START

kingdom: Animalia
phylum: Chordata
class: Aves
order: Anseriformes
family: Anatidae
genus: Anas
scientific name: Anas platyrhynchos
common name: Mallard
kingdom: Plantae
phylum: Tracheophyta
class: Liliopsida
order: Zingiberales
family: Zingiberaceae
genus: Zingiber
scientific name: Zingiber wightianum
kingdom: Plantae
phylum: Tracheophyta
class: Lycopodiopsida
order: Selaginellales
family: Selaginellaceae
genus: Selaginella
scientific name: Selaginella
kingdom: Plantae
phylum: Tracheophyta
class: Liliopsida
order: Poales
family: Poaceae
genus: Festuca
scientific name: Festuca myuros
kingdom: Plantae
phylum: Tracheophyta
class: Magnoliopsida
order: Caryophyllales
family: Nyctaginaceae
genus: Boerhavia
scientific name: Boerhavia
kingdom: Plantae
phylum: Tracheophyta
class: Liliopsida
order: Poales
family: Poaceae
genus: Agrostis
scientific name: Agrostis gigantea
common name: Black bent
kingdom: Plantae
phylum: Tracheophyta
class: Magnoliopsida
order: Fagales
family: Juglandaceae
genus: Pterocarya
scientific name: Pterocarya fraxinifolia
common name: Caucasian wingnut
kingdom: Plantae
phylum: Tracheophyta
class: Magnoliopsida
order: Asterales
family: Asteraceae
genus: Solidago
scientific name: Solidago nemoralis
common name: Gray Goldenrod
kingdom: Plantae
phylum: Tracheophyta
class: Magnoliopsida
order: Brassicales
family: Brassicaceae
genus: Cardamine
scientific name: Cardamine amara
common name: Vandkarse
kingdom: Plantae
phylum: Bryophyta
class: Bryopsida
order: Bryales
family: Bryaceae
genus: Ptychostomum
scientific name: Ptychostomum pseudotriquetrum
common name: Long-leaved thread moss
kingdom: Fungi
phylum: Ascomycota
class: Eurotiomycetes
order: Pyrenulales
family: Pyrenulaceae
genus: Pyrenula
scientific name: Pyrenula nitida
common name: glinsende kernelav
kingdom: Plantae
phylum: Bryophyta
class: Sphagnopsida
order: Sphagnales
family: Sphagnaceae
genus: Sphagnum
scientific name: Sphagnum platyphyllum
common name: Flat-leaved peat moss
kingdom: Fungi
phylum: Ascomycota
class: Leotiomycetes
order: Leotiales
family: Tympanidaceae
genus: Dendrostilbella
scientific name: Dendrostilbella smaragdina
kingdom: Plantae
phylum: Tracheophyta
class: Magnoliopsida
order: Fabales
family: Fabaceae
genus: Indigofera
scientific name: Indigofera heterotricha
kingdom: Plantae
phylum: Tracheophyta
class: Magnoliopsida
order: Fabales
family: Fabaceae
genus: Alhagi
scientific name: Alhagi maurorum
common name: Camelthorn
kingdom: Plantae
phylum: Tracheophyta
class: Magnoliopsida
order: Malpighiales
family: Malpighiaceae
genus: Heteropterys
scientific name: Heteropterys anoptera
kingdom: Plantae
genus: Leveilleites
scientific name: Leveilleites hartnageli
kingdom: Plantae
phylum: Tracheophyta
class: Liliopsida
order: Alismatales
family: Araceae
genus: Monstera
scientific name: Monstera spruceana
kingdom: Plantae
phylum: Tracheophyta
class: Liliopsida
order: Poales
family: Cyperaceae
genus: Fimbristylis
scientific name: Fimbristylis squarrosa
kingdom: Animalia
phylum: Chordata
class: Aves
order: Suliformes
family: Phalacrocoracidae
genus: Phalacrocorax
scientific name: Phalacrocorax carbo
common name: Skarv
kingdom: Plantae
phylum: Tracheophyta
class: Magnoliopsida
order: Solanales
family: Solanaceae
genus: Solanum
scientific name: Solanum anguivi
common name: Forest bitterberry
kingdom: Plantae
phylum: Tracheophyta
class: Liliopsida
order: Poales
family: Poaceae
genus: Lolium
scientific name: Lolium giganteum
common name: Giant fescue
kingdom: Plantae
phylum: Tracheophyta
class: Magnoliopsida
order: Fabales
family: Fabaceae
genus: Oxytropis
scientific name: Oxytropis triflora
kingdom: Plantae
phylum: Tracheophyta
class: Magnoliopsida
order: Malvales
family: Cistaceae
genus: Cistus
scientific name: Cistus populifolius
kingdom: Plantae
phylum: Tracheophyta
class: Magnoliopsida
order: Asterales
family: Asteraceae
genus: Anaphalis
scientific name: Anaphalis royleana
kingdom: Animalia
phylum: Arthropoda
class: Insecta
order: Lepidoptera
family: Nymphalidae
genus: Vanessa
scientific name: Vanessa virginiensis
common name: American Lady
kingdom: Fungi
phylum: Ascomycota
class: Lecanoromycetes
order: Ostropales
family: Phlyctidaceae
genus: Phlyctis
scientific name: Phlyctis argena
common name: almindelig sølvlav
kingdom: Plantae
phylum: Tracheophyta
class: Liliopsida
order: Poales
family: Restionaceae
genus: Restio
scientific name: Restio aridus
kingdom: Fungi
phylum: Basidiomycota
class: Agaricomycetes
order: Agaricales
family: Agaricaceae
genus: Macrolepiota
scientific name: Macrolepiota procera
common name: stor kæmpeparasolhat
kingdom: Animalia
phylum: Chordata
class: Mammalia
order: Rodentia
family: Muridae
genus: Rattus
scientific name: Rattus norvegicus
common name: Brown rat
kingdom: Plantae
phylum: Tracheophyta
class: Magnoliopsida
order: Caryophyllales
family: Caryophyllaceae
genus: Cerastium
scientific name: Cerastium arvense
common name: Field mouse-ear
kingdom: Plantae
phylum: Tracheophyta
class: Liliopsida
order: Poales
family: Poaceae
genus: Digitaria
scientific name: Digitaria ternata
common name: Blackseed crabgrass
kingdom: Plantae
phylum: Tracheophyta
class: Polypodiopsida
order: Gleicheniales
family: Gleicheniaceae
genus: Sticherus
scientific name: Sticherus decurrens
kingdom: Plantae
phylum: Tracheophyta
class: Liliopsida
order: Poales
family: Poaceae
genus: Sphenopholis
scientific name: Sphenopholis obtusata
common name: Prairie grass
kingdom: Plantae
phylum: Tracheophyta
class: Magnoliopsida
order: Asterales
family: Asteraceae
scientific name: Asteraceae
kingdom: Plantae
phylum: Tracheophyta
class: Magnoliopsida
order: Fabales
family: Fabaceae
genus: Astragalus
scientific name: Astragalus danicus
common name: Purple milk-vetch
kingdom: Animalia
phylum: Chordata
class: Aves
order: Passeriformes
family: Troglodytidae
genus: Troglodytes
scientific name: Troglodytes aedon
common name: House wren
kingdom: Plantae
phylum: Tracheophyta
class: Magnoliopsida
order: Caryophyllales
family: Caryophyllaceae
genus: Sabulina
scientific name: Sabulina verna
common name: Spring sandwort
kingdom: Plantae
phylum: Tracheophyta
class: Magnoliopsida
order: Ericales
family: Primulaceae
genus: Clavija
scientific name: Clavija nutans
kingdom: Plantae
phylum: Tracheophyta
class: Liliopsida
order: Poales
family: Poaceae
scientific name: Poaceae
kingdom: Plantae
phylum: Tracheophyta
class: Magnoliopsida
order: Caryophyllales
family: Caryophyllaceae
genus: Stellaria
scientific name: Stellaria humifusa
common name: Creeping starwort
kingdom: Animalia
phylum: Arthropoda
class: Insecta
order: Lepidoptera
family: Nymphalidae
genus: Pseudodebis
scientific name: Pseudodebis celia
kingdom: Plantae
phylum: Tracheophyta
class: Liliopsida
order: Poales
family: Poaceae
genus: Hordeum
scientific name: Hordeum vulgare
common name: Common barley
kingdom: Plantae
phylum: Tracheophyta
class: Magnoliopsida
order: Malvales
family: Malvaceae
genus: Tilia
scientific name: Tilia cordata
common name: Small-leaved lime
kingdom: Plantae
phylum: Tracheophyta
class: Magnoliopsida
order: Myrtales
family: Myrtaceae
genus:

END

Task objective
Rewrite the part that opens with the line containing "class: Lecanoromycetes" and closes with the line containing "genus: Sphenopholis", replacing "scientific name" with "species" wherever it occurs and leaving everything else as it is.

Response below
class: Lecanoromycetes
order: Ostropales
family: Phlyctidaceae
genus: Phlyctis
species: Phlyctis argena
common name: almindelig sølvlav
kingdom: Plantae
phylum: Tracheophyta
class: Liliopsida
order: Poales
family: Restionaceae
genus: Restio
species: Restio aridus
kingdom: Fungi
phylum: Basidiomycota
class: Agaricomycetes
order: Agaricales
family: Agaricaceae
genus: Macrolepiota
species: Macrolepiota procera
common name: stor kæmpeparasolhat
kingdom: Animalia
phylum: Chordata
class: Mammalia
order: Rodentia
family: Muridae
genus: Rattus
species: Rattus norvegicus
common name: Brown rat
kingdom: Plantae
phylum: Tracheophyta
class: Magnoliopsida
order: Caryophyllales
family: Caryophyllaceae
genus: Cerastium
species: Cerastium arvense
common name: Field mouse-ear
kingdom: Plantae
phylum: Tracheophyta
class: Liliopsida
order: Poales
family: Poaceae
genus: Digitaria
species: Digitaria ternata
common name: Blackseed crabgrass
kingdom: Plantae
phylum: Tracheophyta
class: Polypodiopsida
order: Gleicheniales
family: Gleicheniaceae
genus: Sticherus
species: Sticherus decurrens
kingdom: Plantae
phylum: Tracheophyta
class: Liliopsida
order: Poales
family: Poaceae
genus: Sphenopholis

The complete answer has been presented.